For the listing below, how many lines contain the word "worn"? Answer with only that figure.

§ Given data
+++
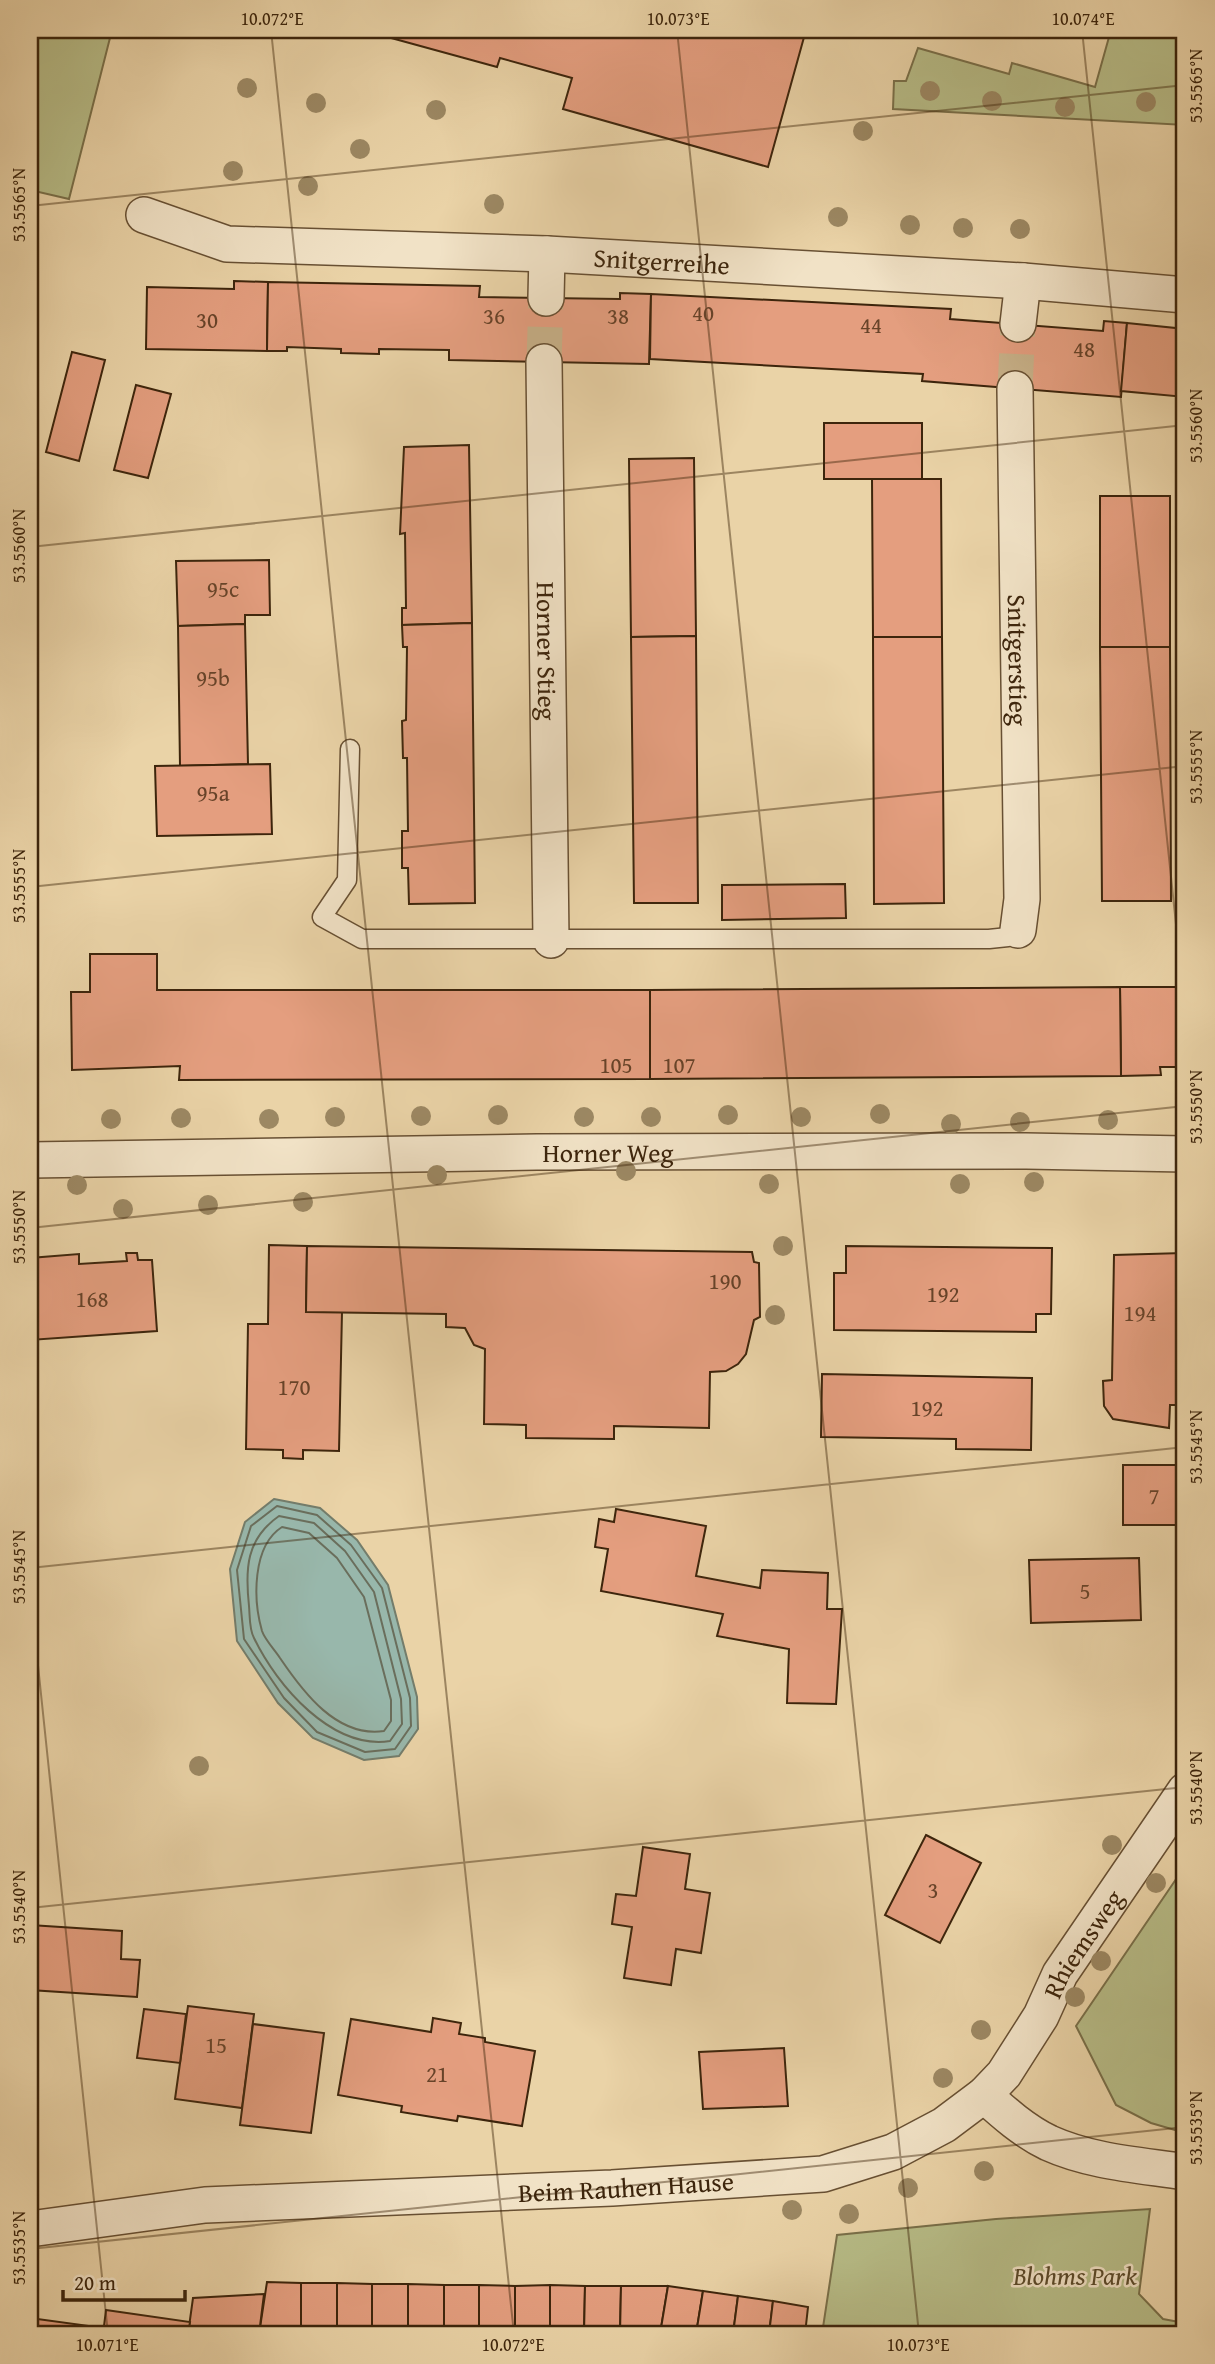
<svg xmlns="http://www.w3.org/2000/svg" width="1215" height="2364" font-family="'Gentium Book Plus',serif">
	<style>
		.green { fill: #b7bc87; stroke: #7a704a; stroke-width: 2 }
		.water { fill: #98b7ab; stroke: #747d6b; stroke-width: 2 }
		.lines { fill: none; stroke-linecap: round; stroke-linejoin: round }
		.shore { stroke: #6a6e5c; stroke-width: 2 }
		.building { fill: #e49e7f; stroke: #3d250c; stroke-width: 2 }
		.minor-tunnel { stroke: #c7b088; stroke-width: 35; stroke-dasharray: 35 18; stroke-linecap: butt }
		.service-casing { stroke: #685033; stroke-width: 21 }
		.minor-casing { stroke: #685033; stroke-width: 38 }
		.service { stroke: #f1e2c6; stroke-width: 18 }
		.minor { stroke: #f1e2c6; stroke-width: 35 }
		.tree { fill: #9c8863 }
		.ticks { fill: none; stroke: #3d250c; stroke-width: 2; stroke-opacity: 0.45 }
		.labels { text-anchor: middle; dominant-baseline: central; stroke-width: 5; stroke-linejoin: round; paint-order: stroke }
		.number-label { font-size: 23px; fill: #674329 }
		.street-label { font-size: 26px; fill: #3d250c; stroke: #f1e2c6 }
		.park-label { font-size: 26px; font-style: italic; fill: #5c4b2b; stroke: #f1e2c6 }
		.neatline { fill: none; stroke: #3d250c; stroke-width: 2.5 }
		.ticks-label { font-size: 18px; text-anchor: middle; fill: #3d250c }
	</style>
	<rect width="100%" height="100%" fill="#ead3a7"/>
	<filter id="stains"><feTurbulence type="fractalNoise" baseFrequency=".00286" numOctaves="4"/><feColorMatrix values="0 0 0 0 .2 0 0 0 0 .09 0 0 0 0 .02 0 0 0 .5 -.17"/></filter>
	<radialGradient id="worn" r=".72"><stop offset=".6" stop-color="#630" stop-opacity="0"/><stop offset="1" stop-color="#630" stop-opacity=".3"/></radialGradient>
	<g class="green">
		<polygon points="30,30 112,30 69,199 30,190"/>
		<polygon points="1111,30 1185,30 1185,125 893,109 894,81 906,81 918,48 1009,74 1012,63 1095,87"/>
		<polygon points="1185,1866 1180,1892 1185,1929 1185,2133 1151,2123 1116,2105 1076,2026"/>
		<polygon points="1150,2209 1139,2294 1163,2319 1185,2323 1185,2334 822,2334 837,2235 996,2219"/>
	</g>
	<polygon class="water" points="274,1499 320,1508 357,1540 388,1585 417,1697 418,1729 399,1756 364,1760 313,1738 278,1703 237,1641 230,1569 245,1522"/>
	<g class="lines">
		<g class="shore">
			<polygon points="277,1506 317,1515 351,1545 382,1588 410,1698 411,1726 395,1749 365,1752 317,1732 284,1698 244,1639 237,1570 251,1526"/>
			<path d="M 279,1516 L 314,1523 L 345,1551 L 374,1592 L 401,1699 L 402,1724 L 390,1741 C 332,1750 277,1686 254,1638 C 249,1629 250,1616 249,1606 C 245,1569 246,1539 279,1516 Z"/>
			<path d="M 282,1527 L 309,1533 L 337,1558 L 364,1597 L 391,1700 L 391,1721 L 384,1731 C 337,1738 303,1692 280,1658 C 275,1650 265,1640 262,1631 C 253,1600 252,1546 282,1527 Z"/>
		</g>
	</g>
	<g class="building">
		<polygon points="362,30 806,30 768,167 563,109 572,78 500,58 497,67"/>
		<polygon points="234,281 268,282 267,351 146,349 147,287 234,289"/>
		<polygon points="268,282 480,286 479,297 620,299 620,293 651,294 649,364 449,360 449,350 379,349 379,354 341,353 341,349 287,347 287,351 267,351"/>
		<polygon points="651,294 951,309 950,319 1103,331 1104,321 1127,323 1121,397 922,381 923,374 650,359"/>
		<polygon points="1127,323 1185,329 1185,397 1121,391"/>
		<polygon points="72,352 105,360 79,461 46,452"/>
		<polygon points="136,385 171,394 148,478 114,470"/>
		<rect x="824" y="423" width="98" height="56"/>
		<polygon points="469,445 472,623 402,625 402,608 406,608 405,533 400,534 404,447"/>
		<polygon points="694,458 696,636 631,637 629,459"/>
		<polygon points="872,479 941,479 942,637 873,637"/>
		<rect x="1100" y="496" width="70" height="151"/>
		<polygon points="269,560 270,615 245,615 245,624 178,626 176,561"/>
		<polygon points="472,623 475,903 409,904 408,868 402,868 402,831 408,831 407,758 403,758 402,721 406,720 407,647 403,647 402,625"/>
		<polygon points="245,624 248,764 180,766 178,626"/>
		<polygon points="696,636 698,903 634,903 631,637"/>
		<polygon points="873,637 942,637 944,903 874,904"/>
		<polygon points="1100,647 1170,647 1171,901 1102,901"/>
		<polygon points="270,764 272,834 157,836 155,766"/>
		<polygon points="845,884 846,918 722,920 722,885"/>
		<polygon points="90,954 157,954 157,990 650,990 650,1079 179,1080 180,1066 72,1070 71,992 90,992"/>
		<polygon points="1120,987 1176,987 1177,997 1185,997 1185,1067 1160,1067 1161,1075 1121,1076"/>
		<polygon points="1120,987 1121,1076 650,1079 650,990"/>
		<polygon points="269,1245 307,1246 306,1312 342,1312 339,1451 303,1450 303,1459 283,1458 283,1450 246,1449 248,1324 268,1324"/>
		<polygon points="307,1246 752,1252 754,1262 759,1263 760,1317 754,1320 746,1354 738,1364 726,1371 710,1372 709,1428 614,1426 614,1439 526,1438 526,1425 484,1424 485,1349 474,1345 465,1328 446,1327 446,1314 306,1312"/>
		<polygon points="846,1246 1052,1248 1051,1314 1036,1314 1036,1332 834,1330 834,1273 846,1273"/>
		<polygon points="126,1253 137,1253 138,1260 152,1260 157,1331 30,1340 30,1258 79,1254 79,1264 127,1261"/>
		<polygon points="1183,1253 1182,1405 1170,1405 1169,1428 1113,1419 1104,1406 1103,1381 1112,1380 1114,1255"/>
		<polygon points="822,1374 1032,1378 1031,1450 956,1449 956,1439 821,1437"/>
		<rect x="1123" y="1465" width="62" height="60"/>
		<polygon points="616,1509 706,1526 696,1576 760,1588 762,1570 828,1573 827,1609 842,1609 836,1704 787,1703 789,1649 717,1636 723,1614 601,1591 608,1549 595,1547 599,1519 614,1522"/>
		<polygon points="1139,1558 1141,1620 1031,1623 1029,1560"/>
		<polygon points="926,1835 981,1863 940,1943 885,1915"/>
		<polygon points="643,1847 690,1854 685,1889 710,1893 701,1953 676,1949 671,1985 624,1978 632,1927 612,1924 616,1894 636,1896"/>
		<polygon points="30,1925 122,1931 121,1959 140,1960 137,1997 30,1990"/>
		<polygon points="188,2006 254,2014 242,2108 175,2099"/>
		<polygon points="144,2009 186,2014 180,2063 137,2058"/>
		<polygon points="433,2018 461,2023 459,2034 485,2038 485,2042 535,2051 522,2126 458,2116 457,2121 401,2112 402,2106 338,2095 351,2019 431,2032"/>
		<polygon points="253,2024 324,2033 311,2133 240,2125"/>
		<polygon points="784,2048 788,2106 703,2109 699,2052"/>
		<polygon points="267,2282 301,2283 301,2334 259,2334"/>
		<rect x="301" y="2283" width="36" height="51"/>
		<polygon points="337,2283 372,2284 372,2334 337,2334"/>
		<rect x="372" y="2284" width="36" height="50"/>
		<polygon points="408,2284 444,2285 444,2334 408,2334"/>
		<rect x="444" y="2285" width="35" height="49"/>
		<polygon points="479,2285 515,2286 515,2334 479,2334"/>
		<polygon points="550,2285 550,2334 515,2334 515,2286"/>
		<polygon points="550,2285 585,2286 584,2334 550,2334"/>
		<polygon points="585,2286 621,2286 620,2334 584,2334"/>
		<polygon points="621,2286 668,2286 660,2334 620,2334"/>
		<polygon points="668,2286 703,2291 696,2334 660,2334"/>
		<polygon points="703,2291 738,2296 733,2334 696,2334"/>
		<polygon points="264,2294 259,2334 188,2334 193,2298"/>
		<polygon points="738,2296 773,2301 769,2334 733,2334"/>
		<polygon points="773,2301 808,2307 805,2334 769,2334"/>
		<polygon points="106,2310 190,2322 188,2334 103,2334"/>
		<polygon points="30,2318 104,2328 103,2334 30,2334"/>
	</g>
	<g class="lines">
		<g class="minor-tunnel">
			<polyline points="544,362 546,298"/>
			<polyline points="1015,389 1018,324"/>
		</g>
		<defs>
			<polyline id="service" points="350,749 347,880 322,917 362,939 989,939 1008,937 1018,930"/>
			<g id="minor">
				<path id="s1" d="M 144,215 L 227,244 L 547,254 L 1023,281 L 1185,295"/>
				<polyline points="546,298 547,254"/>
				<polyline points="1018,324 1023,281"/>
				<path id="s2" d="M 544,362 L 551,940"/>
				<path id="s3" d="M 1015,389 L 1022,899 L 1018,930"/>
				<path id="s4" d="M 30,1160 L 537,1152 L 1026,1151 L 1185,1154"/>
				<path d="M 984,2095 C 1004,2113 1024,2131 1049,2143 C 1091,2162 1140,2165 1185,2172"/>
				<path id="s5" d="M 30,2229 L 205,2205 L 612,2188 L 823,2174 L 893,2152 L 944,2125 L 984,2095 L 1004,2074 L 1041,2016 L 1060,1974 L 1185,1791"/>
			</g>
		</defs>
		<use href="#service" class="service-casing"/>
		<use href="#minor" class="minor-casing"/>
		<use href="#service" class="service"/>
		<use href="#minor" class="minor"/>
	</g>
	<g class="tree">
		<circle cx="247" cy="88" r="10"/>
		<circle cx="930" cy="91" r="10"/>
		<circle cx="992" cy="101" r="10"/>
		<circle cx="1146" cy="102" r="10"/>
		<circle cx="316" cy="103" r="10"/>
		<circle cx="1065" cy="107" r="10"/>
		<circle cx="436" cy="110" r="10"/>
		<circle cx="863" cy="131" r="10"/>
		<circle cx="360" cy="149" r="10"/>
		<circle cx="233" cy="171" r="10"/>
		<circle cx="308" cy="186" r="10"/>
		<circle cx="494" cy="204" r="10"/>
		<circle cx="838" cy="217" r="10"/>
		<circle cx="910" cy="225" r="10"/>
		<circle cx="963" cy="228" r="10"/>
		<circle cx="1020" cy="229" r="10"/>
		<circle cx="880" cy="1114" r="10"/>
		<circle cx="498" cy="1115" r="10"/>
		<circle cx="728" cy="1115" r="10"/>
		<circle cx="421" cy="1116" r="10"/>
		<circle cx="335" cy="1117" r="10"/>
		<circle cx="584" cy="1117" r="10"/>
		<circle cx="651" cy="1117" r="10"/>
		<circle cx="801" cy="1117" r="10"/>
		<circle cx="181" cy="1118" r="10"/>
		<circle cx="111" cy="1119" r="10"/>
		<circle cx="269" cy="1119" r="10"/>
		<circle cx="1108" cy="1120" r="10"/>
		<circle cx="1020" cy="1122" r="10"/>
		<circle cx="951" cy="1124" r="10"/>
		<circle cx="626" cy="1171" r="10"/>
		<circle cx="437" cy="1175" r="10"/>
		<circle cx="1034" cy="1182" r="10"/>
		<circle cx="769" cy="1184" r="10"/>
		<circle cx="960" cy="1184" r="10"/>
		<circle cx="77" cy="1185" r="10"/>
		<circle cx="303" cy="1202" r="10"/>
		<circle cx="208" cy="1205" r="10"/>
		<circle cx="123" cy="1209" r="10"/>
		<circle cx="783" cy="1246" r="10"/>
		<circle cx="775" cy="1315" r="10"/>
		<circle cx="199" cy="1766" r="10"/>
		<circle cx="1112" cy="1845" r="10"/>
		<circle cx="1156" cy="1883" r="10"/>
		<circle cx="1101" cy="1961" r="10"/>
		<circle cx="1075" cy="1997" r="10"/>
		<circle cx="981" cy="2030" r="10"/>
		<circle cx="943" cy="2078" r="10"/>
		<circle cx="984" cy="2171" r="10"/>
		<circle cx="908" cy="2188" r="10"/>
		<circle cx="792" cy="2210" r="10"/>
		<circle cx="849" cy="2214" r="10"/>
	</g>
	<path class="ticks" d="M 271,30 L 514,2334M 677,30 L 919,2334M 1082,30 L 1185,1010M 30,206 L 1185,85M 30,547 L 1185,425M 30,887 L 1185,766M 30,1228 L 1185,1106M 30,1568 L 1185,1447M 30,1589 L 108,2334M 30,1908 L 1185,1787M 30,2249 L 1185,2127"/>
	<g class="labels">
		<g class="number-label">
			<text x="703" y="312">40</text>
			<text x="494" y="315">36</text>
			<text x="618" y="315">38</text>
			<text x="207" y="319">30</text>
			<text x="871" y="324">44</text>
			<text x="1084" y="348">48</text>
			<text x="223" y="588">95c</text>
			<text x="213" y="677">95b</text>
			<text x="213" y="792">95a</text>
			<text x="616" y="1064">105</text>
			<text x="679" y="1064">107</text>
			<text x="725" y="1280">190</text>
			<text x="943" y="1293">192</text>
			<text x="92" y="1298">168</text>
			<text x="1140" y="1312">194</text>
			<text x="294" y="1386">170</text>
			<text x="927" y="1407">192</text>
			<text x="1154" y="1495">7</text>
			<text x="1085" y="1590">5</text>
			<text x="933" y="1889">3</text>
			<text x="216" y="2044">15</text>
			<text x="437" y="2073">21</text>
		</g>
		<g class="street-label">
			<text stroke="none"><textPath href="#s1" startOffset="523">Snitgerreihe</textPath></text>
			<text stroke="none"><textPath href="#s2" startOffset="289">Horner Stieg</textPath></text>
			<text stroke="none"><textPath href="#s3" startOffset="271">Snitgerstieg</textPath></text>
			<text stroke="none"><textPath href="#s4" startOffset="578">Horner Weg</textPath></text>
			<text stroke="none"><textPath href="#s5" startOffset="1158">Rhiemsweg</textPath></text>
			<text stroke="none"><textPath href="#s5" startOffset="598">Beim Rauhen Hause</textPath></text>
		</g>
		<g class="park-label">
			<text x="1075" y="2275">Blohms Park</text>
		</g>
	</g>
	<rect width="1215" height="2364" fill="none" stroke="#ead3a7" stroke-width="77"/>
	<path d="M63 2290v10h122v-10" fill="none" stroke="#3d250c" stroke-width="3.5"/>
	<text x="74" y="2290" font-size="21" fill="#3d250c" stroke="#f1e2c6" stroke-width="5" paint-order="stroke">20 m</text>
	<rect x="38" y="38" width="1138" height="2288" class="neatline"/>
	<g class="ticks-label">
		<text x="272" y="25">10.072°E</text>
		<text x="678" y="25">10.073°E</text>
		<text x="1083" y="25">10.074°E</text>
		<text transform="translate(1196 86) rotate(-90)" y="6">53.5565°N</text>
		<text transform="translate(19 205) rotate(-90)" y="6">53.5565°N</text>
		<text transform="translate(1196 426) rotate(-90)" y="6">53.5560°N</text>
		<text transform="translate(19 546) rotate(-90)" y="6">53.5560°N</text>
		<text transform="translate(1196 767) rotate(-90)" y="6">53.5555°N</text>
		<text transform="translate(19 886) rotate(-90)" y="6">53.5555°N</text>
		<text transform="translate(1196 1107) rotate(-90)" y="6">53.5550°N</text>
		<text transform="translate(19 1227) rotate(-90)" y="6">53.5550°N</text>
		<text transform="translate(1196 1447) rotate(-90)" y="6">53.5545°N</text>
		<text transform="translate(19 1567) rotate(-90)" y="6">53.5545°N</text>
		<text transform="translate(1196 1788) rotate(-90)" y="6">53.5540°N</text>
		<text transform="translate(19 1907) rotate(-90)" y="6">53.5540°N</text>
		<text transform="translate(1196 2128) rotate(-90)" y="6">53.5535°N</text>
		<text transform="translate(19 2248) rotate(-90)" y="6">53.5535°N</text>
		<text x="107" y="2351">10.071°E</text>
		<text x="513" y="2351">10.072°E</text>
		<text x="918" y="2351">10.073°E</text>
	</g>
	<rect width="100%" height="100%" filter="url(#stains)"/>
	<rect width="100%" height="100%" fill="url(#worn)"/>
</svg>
+++
§ Answer space
2